Once you have digested that report by a midwife and decide whether we are going to set aside 1 in every 5 dollars spent on Obstetrics for compensation for predictable and preventable deaths and damage done, as is the situation in the UK.
I work as a Sonographer specializing in Obstetric scanning, which is a bit like being the crow on the fence, I see and hear all.
I am also a woman with a history of a spontaneous delivery in under 2 hours for my first baby, no stitches or pain relief needed and breast fed until my son weaned himself at about 9 months or so.
The so called painless delivery everyone speaks about and is a proven genetic trait of about 1 in 10,000.
Pain and the responses to it, are not learned or a product of fear.
I watch young pregnant women drawing up birth plans, as if they are a shopping list.
The build up to the “perfect birth” is a recipe for post partum depression.
The patients I have encountered on their second pregnancy usually have a more realistic attitude to their next delivery or a hardened resolve to achieve the “perfect birth” this time round, frequently ensuring post psrtum depression, only more significant.
The group I find most confronting and distressing are those who have PTSD from a long hard labour (3 days or so) with no pain relief and then 3rd or 4th degree tears, blaming themselves for the disastrous delivery.
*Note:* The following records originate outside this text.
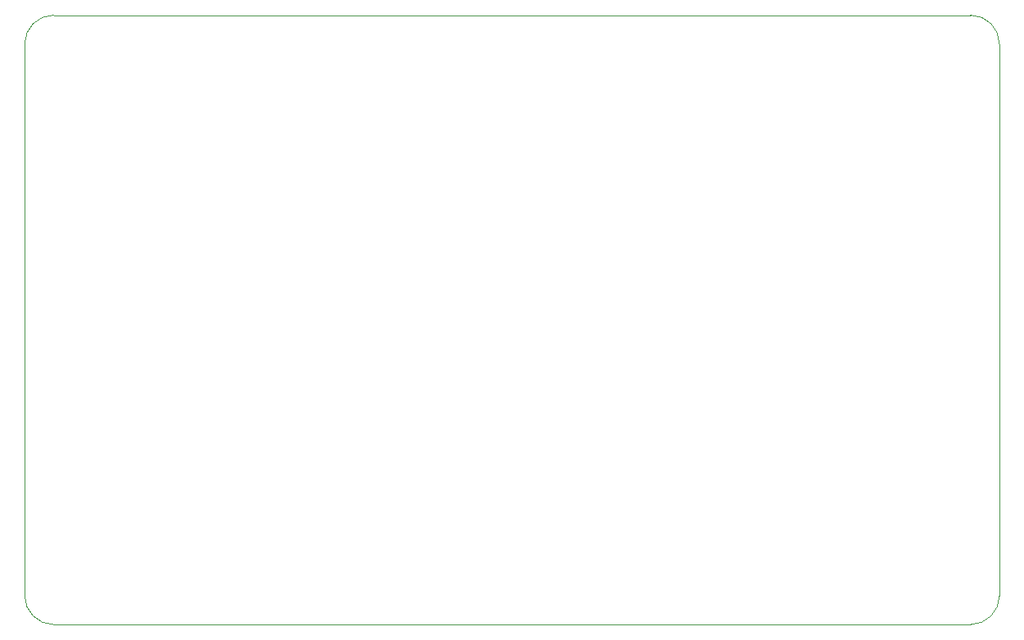
<source format=gm1>
G04 #@! TF.GenerationSoftware,KiCad,Pcbnew,9.0.2*
G04 #@! TF.CreationDate,2025-09-21T22:05:50-04:00*
G04 #@! TF.ProjectId,vWAN-macropad,7657414e-2d6d-4616-9372-6f7061642e6b,v1*
G04 #@! TF.SameCoordinates,Original*
G04 #@! TF.FileFunction,Profile,NP*
%FSLAX46Y46*%
G04 Gerber Fmt 4.6, Leading zero omitted, Abs format (unit mm)*
G04 Created by KiCad (PCBNEW 9.0.2) date 2025-09-21 22:05:50*
%MOMM*%
%LPD*%
G01*
G04 APERTURE LIST*
G04 #@! TA.AperFunction,Profile*
%ADD10C,0.050000*%
G04 #@! TD*
G04 APERTURE END LIST*
D10*
X223266000Y-135557000D02*
G75*
G02*
X220266000Y-138557000I-3000000J0D01*
G01*
X125428000Y-138557000D02*
G75*
G02*
X122428000Y-135557000I0J3000000D01*
G01*
X122428000Y-78438000D02*
G75*
G02*
X125428000Y-75438000I3000000J0D01*
G01*
X122428000Y-135557000D02*
X122428000Y-78438000D01*
X220266000Y-75438000D02*
G75*
G02*
X223266000Y-78438000I0J-3000000D01*
G01*
X125428000Y-75438000D02*
X220266000Y-75438000D01*
X223266000Y-78438000D02*
X223266000Y-135557000D01*
X220266000Y-138557000D02*
X125428000Y-138557000D01*
M02*

</source>
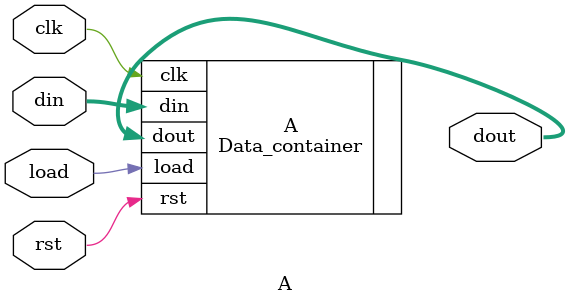
<source format=v>
`timescale 1ns / 1ps


module A(
    input wire clk,    // 时钟输入
    input wire rst,    // 复位输入
    input wire [31:0] din, // 数据输入
    input wire load,   // 载入控制输入
    output wire [31:0] dout // 数据输出
    );

Data_container A(
    .clk(clk),
    .rst(rst),
    .din(din),
    .load(load),
    .dout(dout)
);

endmodule

</source>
Some report the midwives in the birthing center telling them that a shot of pethadine risked turning their child into a drug addict.
Why are we setting up our pregnant women to fail??
Why are we importing the failed “Birthing Center” and “Midwife led model” into Australia when we know that the maternal mortality rate is likely to move from our current 5-7 per 100,000 births to the current UK rate of 35 to 40 per hundred thousand births?
I note that neither the Obstetricians or midwifes from the UK are not required to review the standards that they trained with before they commence practice in Australia.
And so, we are also importing the slovenly practices of the NHS, rather than require a lift in practice standards.
One such specialist who also teaches stated that “He didn’t think it necessary to check women’s hearts or breasts during pregnancy or make recommendations for nipple preparations prior to commencing breast feeding.
This means that women who are pregnant for the first time will not be checked to see if their heart, under the stress of pregnancy, has had an undiagnosed heart problem become significant, when there is time to do something about it.
If this slovenly approach is adopted through out Australia , the single biggest preventable cause of mother and baby’s deaths will keep rising.
As far as nipple preparation is concerned, there is an excellent article about the sheer force of a baby’s suck……………
All I can say is “Why are people, trying to do the right thing being indoctrinated that natural birthing is right for everyone and if can’t you are a failure?”
Thanks for your under-appreciated contributions here.
I’m a big fan of science, but hugely sceptical of its application. The hippies (I’m also one of those) make a lot of great points but are horribly idealistic and prone to magical thinking.
We need much more informed debate.
When my wife went into contractions with our son, she was urged to have a caesarian. When the contractions stopped, she was urged to have a caesarian. She refused and walked out of the hospital. Eight days later he was born perfectly normally without intervention of any kind. This was back in the late 1980s. Luckily, she knew her body and was strong enough to say no.
And, would she have taken responsibility for the still birth, if that was the result of her decision?
Or would both of you blame the doctor?